• Problem statement: Starting with the line that contains "BEREAVED BY SUIC", copy every line through the end of the data below, exactly and with nothing added.

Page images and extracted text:

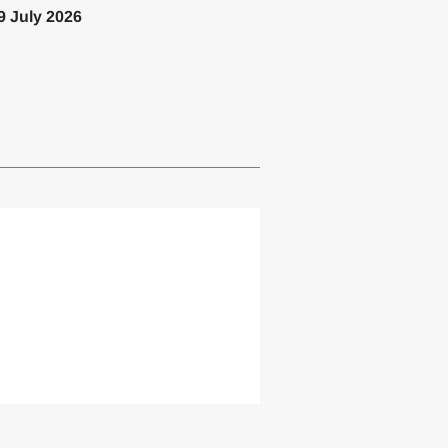
9 July 2026
lemented one or more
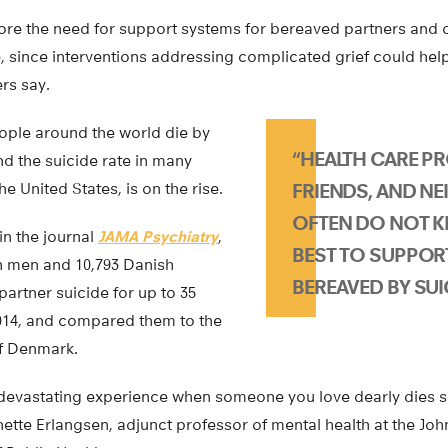
ore the need for support systems for bereaved partners and 
, since interventions addressing complicated grief could hel
ers say.
ople around the world die by
“HEALTH CARE PR
d the suicide rate in many
he United States, is on the rise.
FRIENDS, AND N
OFTEN DO NOT 
in the journal
JAMA Psychiatry
,
BEST TO SUPPOR
h men and 10,793 Danish
BEREAVED BY SUIC
rtner suicide for up to 35
2014, and compared them to the
f Denmark.
y devastating experience when someone you love dearly dies s
ette Erlangsen, adjunct professor of mental health at the Jo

• Answer to this exercise:
BEREAVED BY SUIC
rtner suicide for up to 35
2014, and compared them to the
f Denmark.
y devastating experience when someone you love dearly dies s
ette Erlangsen, adjunct professor of mental health at the Jo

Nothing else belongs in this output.